O que se esperava para 2024 - a mudança da meta de déficit zero - veio antes com relação ao próximo ano. A confirmação de que o orçamento de 2025 já não terá superávit primário de 0,5% do PIB, na segunda-feira (15), fez o dólar subir e a bolsa marcar passo, mas projeta consequências de maior alcance.
Ao confirmar a medida, o ministro da Fazenda, Fernando Haddad, disse que ainda haveria chance de gerar superávit no atual mandato de Luiz Inácio Lula da Silva. Detalhe: seria em 2026, ano eleitoral, em que superávits só aparecem por milagre ou expurgo de despesas, como ocorreu em 2022 com a pedalada nos precatórios.
Como a meta fiscal tem margem de tolerância de 0,25% do PIB para cima ou para baixo, manter o déficit zero significa assumir a possibilidade de acumular quatro anos de mais rombos à já pesada dívida pública brasileira. Para lembrar: qualquer buraco vira dívida, porque quando se gasta mais do que se pode pagar, não há dinheiro para colher em árvore.
Ao apresentar os dados, técnicos do Planejamento e da Fazenda sustentaram que a trajetória da dívida não vai piorar. Em números, asseguraram que não passará dos temidos 80% do PIB. Um dos argumentos é o de que, além do objetivo de resultado primário (receita menos despesas, sem contar o pagamento da dívida), o novo arcabouço fiscal tem um mecanismo de controle de gastos. É um sopro sobre a mordida da mudança da meta.
Em entrevista à Globonews na manhã desta terça-feira (16), a ministra do Planejamento, Simone Tebet, pronunciou as palavras mágicas "corte de gastos". Não detalhou, mas empenhou o próprio currículo ao dizer que se este fosse um governo "irresponsável e gastador", não estaria no cargo.
Exemplificou com cortes já feitos no Proagra - lembrando que ela mesma é desse segmento. Não quis avançar muito sobre os próximos, mas citou o Seguro Defeso, benefício concedido a pescadores para que não atuem durante o período em que os peixes estão se procriando. Não falou em cifras, mas em números: enquanto o país tem 250 mil pescadores cadastrados, paga esse benefício a 800 mil pessoas. Se for mais do que um sopro, é um caminho que pode ajudar.

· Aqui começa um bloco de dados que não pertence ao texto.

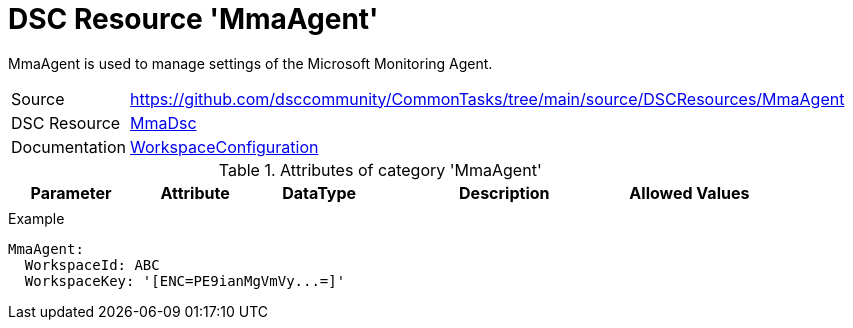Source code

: // CommonTasks YAML Reference: MmaAgent
// ====================================

:YmlCategory: MmaAgent

:abstract: {YmlCategory} is used to manage settings of the Microsoft Monitoring Agent.

[#dscyml_mmaagent]
= DSC Resource '{YmlCategory}'

[[dscyml_mmaagent_abstract, {abstract}]]
{abstract}


[cols="1,3a" options="autowidth" caption=]
|===
| Source         | https://github.com/dsccommunity/CommonTasks/tree/main/source/DSCResources/MmaAgent
| DSC Resource   | https://www.powershellgallery.com/packages/MMADsc[MmaDsc]
| Documentation  | https://www.powershellgallery.com/packages/MMADsc/1.3.0/Content/DSCResources%5CWorkspaceConfiguration.psm1[WorkspaceConfiguration]
|===


.Attributes of category '{YmlCategory}'
[cols="1,1,1,2a,1a" options="header"]
|===
| Parameter
| Attribute
| DataType
| Description
| Allowed Values

|
|
|
|
|

|===


.Example
[source, yaml]
----
MmaAgent:
  WorkspaceId: ABC
  WorkspaceKey: '[ENC=PE9ianMgVmVy...=]'
----
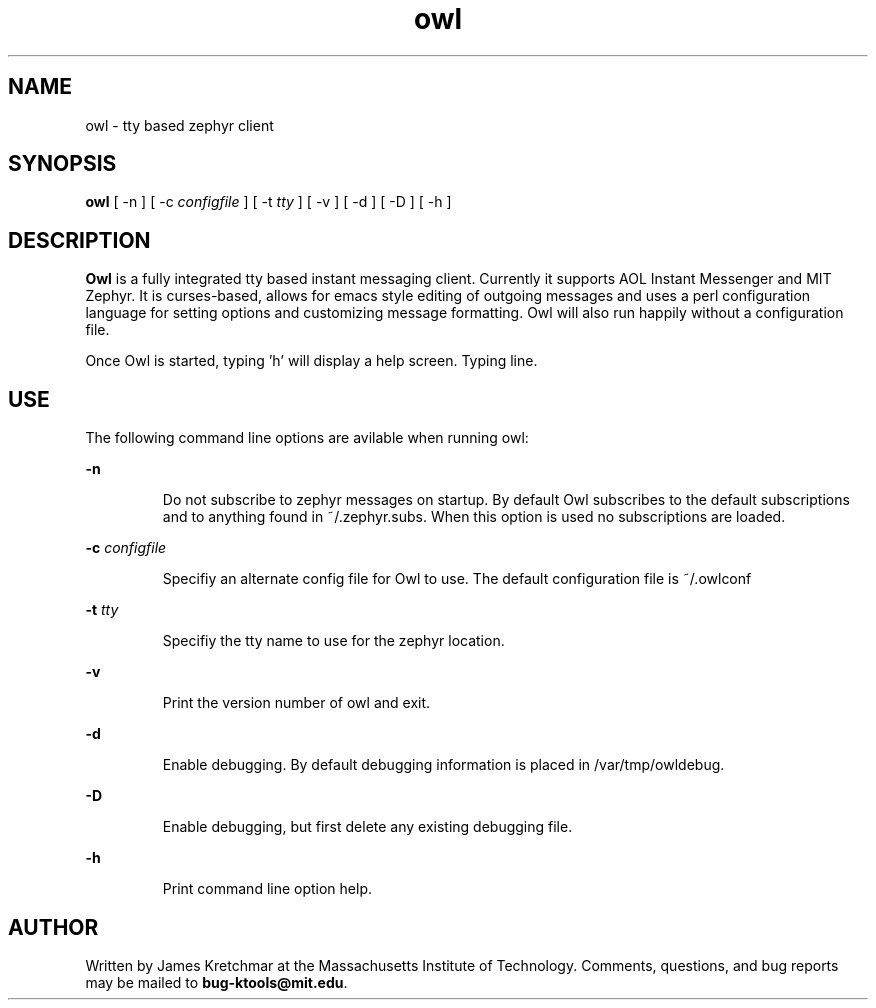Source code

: .TH owl 1 "21 May 2002"
.SH NAME
owl \- tty based zephyr client
.SH SYNOPSIS
.B owl
[ \-n
]
[ \-c
.I configfile
]
[ \-t
.I tty
]
[ \-v
]
[ \-d
]
[ \-D
]
[ \-h
]

.br
.SH DESCRIPTION
.B Owl
is a fully integrated tty based instant messaging client.  Currently
it supports AOL Instant Messenger and MIT Zephyr.  It is curses-based,
allows for emacs style editing of outgoing messages and uses a perl
configuration language for setting options and customizing message
formatting.  Owl will also run happily without a configuration file.

Once Owl is started, typing 'h' will display a help screen.  Typing
':' enters command mode, allowing the user to type an owl command
line.

.PP
.SH USE
The following command line options are avilable when running owl:

.B \-n
.IP
Do not subscribe to zephyr messages on startup.  By default Owl
subscribes to the default subscriptions and to anything found in
~/.zephyr.subs.  When this option is used no subscriptions are loaded.
.LP

.B \-c \fIconfigfile\fP
.IP
Specifiy an alternate config file for Owl to use.  The default
configuration file is ~/.owlconf
.LP

.B \-t \fItty\fP
.IP
Specifiy the tty name to use for the zephyr location.
.LP

.B \-v
.IP
Print the version number of owl and exit.
.LP

.B \-d
.IP
Enable debugging.  By default debugging information is placed in
/var/tmp/owldebug.
.LP

.B \-D
.IP
Enable debugging, but first delete any existing debugging file.
.LP

.B \-h
.IP
Print command line option help.
.LP

.SH AUTHOR
Written by James Kretchmar at the Massachusetts Institute of
Technology.
Comments, questions, and bug reports may be mailed to
\fBbug-ktools@mit.edu\fP.

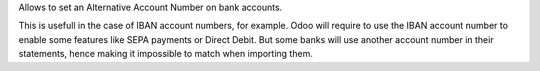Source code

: Allows to set an Alternative Account Number on bank accounts.

This is usefull in the case of IBAN account numbers, for example. Odoo will require to use
the IBAN account number to enable some features like SEPA payments or Direct Debit.
But some banks will use another account number in their statements, hence making it impossible
to match when importing them.
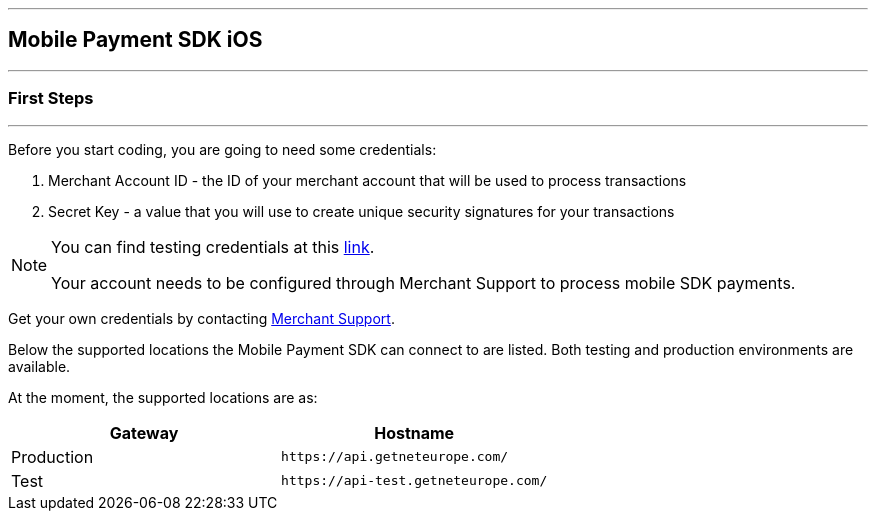 [#MobilePaymentSDK_2_iOS_IntegrationGuides]
---
== Mobile Payment SDK iOS
---
[#MobilePaymentSDK_2_iOS_FirstSteps]
=== First Steps
---
Before you start coding, you are going to need some credentials:

. Merchant Account ID - the ID of your merchant account that will be
used to process transactions
. Secret Key - a value that you will use to create unique security
signatures for your transactions

//-

[NOTE]
====
You can find testing credentials at this <<API_CC_TestCards, link>>.

Your account needs to be configured through Merchant Support to process mobile
SDK payments.
====

Get your own credentials by contacting <<ContactUs, Merchant Support>>.

Below the supported locations the Mobile Payment SDK can connect to are listed. Both testing and production environments are available.

At the moment, the supported locations are as:

|===
| Gateway  | Hostname

| Production   | ``\https://api.getneteurope.com/``               
| Test         | ``\https://api-test.getneteurope.com/`` 
|
|===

Mas além de pressionar dólar para cima - o que pode se traduzir em mais inflação caso se mantenha - e bolsa para baixo, a desidratação da política fiscal pode resultar em menos apetite por investimento. Na segunda-feira (15), o juro futuro subiu. Para as empresas, só a elevação desse preço de referência já representa maior custo de financiamento, porque é essa a taxa que referencia as operações de mais longo prazo. Justo quando se esperava uma reação nos investimentos, caso essa baliza de mercado se mantenha elevada pode comprometer novos projetos.
Do ponto de vista do cenário econômico, também há consequências indesejadas. Já havia percepção de que o corte no juro americano vai demorar mais para começar - tanto pela inflação mais alta nos Estados Unidos quanto pelo aumento da incerteza no Oriente Médio. Agora, aumenta o temor de que a política fiscal mais frouxa torne mais lenta a caminhada para o juro básico de um dígito.
E se a taxa Selic não cair como o esperado, não ajuda a desinflar a dívida, que tem boa parte de sua correção baseada no juro básico. Ou seja, não é boa notícia para ninguém, nem para o próprio governo. Haddad disso isso com todas as letras ao afirmar que resultados deficitários atrapalham o crescimento, em vez de ajudar. Na segunda-feira (15), quando já se sabia da mudança, o presidente do Banco Central (BC), Roberto Campos Neto, advertiu:
— Sempre que há uma mudança que torna o rumo fiscal menos transparente, ou menos crível, significa que você tem de pagar com custos mais elevados do outro lado, então o custo de fazer política monetária fica mais alto.